Figure 6 compares the test data with the prediction model by Li et al. [7] for dimensionless velocities above 0.19. The data reveal that relying solely on the longitudinal velocities of either the branch or main tunnel does not accurately reflect the pattern of maximum temperature rise. The data points are notably scattered. Conversely, when the velocities of both the branch and main tunnels are combined (the sum of the ventilation velocity of the branch and the main tunnel is substituted into Equation (2)), the data points show better convergence. This finding aligns with observations from Figure 4 and Figure 5, indicating that joint ventilation from both tunnels significantly affects the $\Delta T_{\max }$.

In studies on bifurcated tunnels, the maximum temperature rise prediction model proposed by Huang et al. [18] has been extensively utilized by researchers in this domain. The bifurcation angle between the main and branch tunnel in this study is 45°. Through the analysis of experimental data, we found that when fire source is located at d₀, the influence of the main and branch tunnels’ velocity (v₁, v₂) on maximum temperature can be represented by v₀, where $v_0=v_1+{\cos }^2{45}^{\circ }{v}_2$. Referring to the study by Huang et al., the experimental data were analyzed using the dimensionless velocity $v_0^{*}$. This section only considers the scenarios of cooperative ventilation, and the scenarios of single-tunnel ventilation is not discussed. In this case, $v_0^{*}$ is greater than 0.19.

As shown in Figure 7, there is an exponential relationship between the dimensionless maximum temperature rise and the dimensionless expression. The fitting yields Equation (10), with a correlation coefficient of 0.93. From this, a new predictive model for $\Delta T_{\max }$, considering cooperative ventilation in underground interconnected tunnels, is proposed in Equation (10). This model aligns closely with the experimental data, as evidenced by Figure 8.

$${\displaystyle \frac{\Delta T_{\max }}{T_0}}=0.37{\left(1.71{\left(v_1+{\cos }^2{45}^{\circ }{v}_2\right)}^{*-5/6}{\dot{Q}}^{*2/3}\right)}^{1.05},v^{*}>0.19$$

(10)

3.1.2. Maximum Temperature at Location d₁

When the fire source is located at the cross-section between the branch tunnel and the main tunnel (d₁), the effect of the longitudinal velocity of branch and main tunnels on the maximum temperature rise below the tunnel ceiling is shown in Figure 9. The increase in the ventilation velocity in the branch tunnel causes the maximum temperature rise to decrease gradually, as shown in Figure 9a. When v₁ is constant, $\Delta T_{\max }$ becomes smaller as v₂ increases. However, the difference between v₂ = 0.18 m/s and v₂ = 0.37 m/s is small, and there is no significant difference in the maximum temperature until v₂ increases to 0.55 m/s, as shown in Figure 9b.

________________________

● What is required:
Answer these questions about the tunnel fire passage above:
(a) What bifurcation angle between the main and branch tunnels is used in the study?
(b) What correlation coefficient does the fit yielding Equation (10) have?
(c) With the fire source at d₁, what value must v₂ reach before a significant difference in maximum temperature appears?

● Extracted material:
________________________

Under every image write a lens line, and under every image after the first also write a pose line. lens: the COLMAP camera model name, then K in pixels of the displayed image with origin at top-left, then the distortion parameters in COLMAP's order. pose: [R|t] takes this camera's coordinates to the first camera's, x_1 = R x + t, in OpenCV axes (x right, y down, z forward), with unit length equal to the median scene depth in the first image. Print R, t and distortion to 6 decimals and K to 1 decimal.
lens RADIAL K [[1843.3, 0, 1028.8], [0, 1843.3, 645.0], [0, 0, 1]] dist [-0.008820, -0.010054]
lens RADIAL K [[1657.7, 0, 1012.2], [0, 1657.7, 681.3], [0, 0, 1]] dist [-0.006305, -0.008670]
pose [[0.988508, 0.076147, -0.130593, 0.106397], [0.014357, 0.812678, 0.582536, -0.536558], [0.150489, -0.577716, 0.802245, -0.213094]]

________________________

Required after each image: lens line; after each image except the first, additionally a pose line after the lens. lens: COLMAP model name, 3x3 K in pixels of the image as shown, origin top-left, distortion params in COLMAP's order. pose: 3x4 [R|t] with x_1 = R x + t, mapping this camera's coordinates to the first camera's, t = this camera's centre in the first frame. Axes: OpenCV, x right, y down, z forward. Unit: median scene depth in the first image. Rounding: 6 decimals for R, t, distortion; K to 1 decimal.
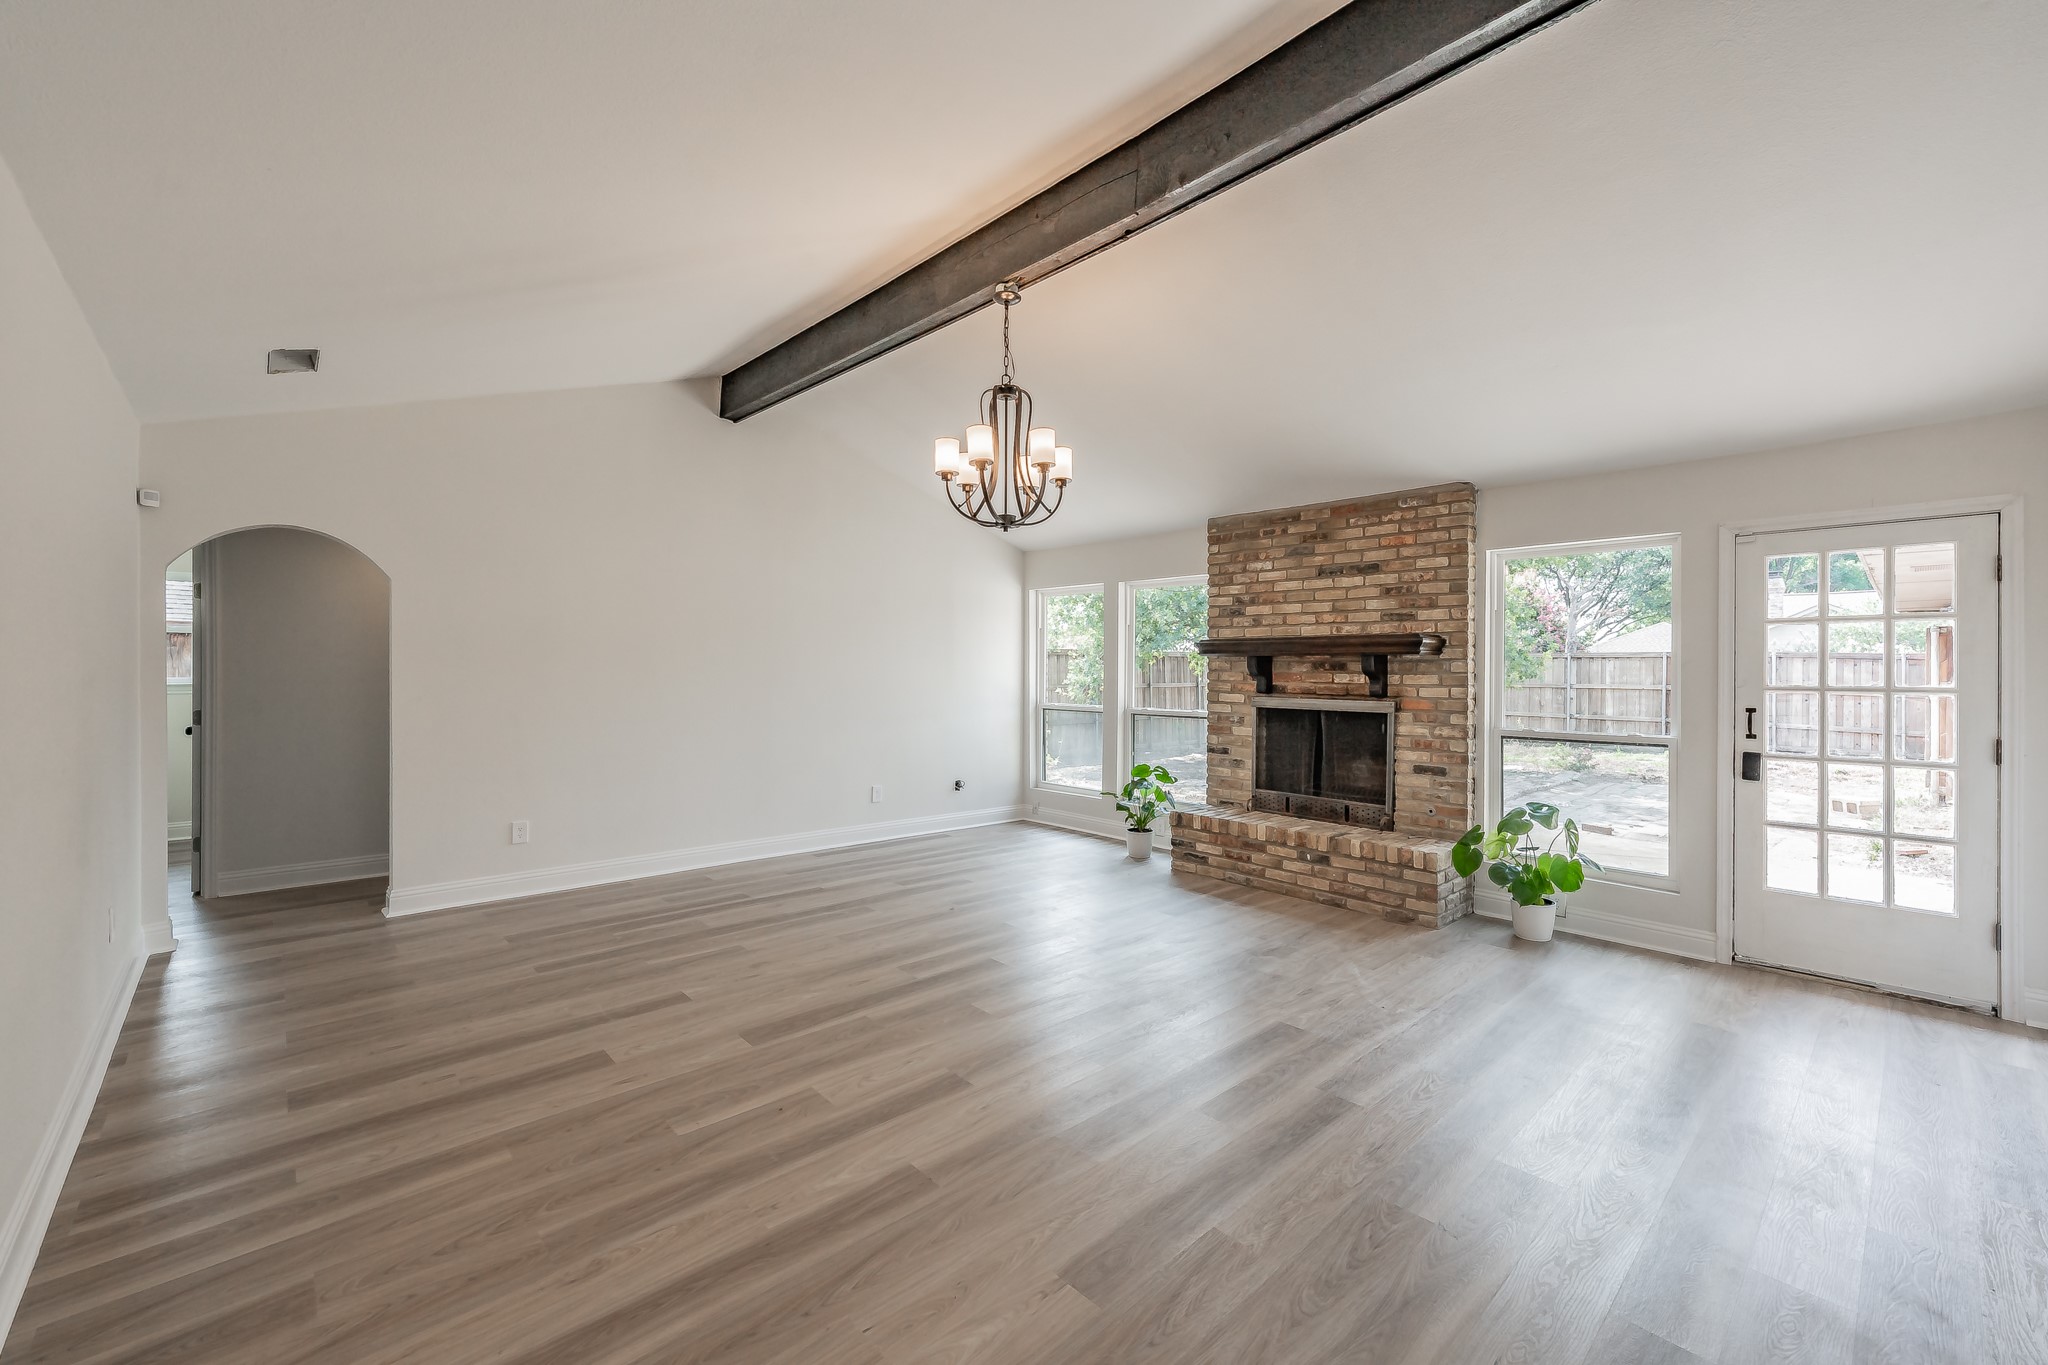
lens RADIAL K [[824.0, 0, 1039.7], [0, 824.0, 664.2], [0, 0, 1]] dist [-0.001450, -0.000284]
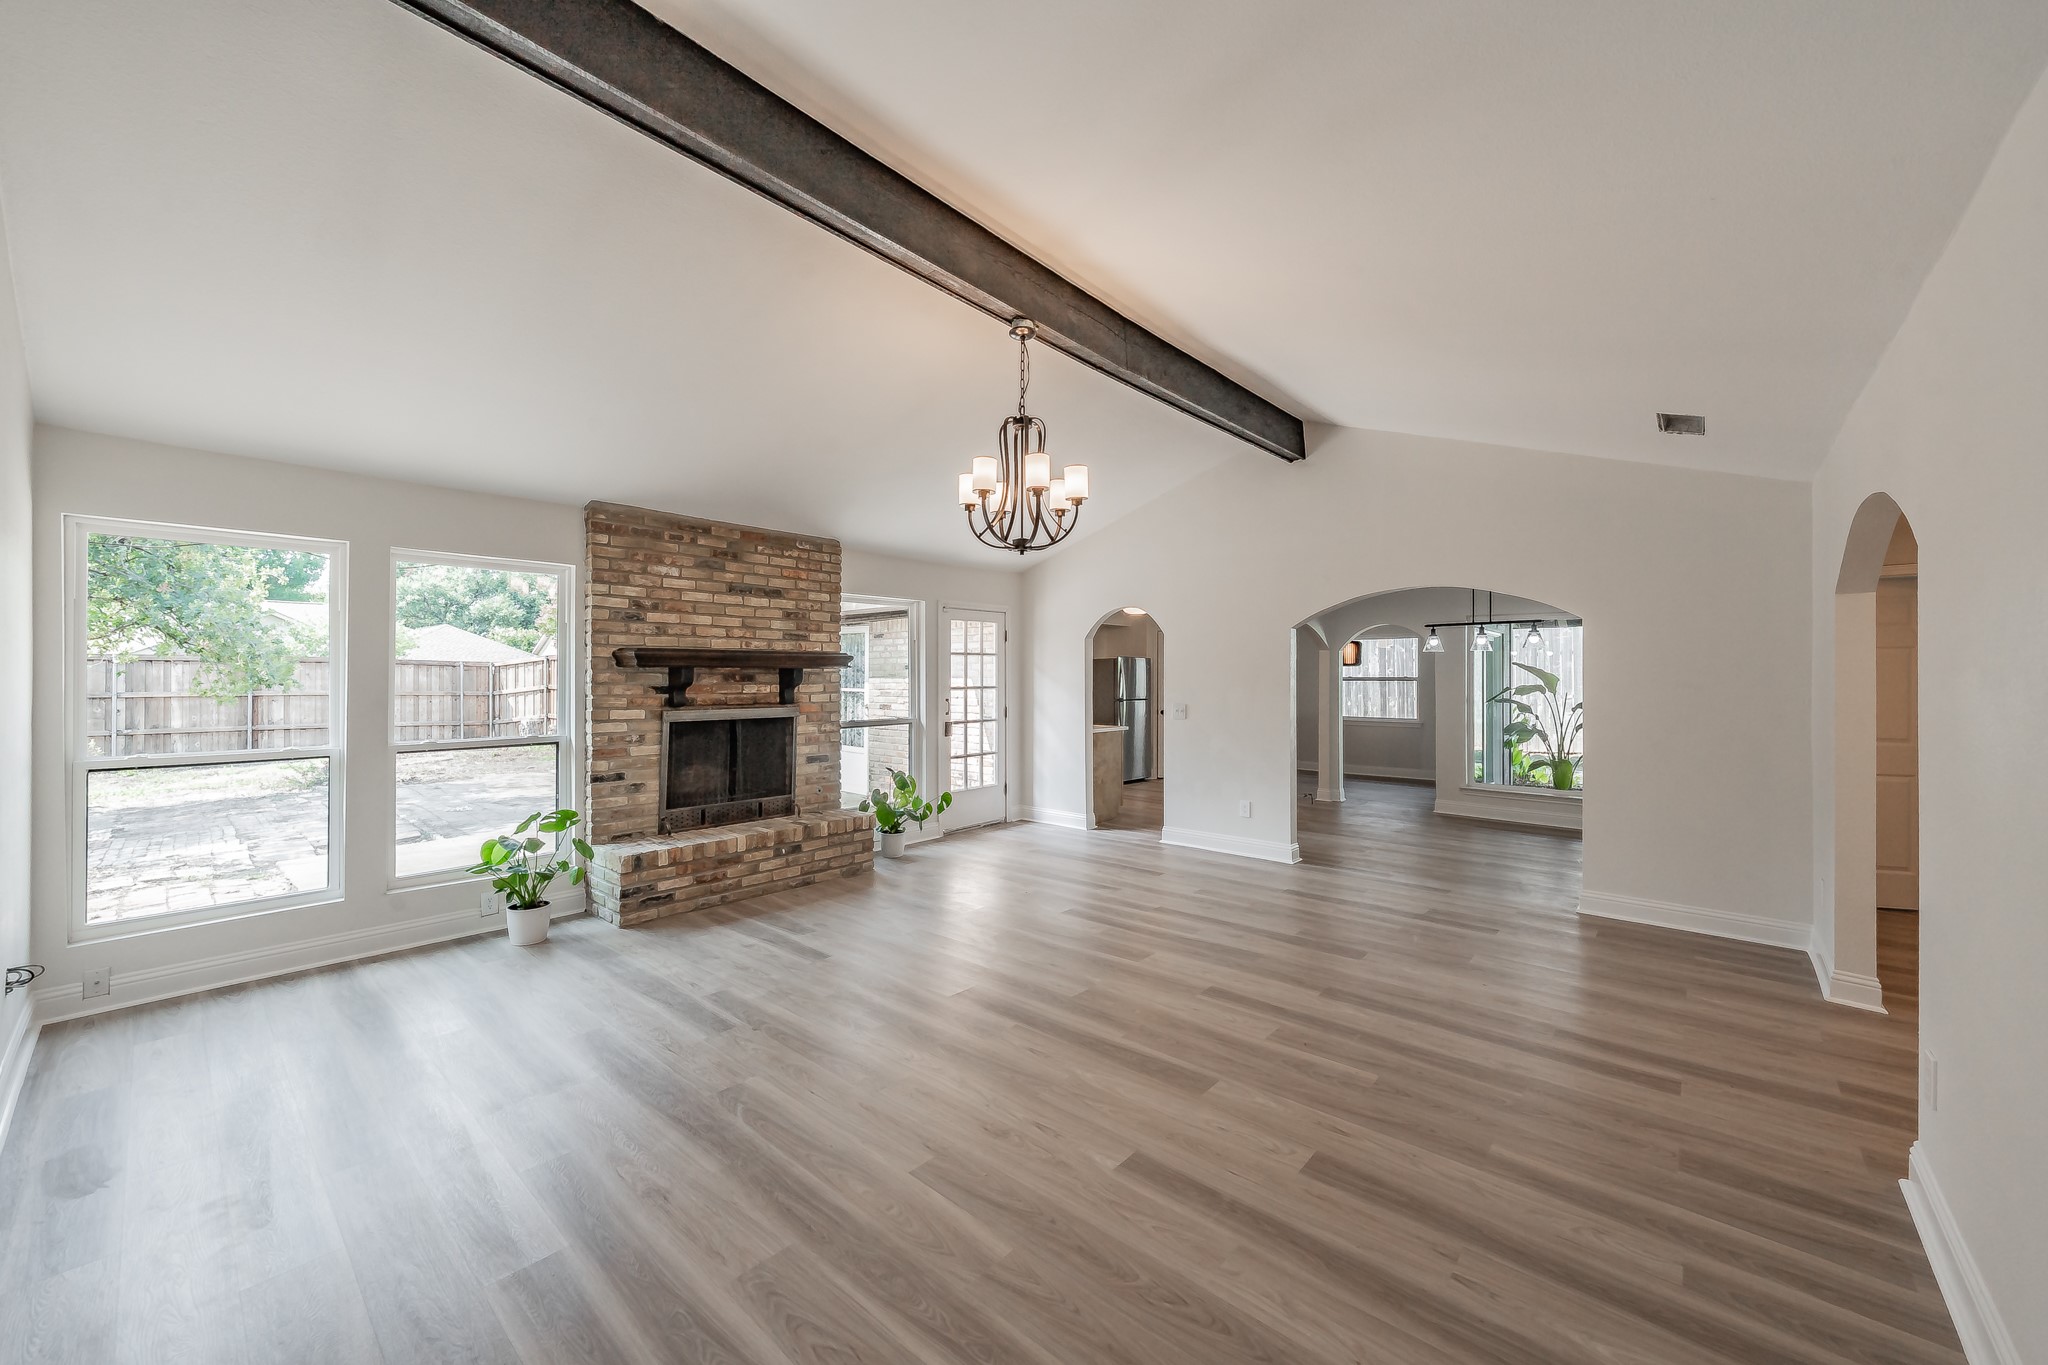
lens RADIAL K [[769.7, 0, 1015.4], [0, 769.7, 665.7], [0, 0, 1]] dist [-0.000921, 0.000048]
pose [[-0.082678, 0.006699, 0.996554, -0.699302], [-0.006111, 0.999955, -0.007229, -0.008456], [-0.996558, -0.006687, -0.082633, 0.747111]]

________________________

● Your solution:
(a) 45°
(b) 0.93
(c) 0.55 m/s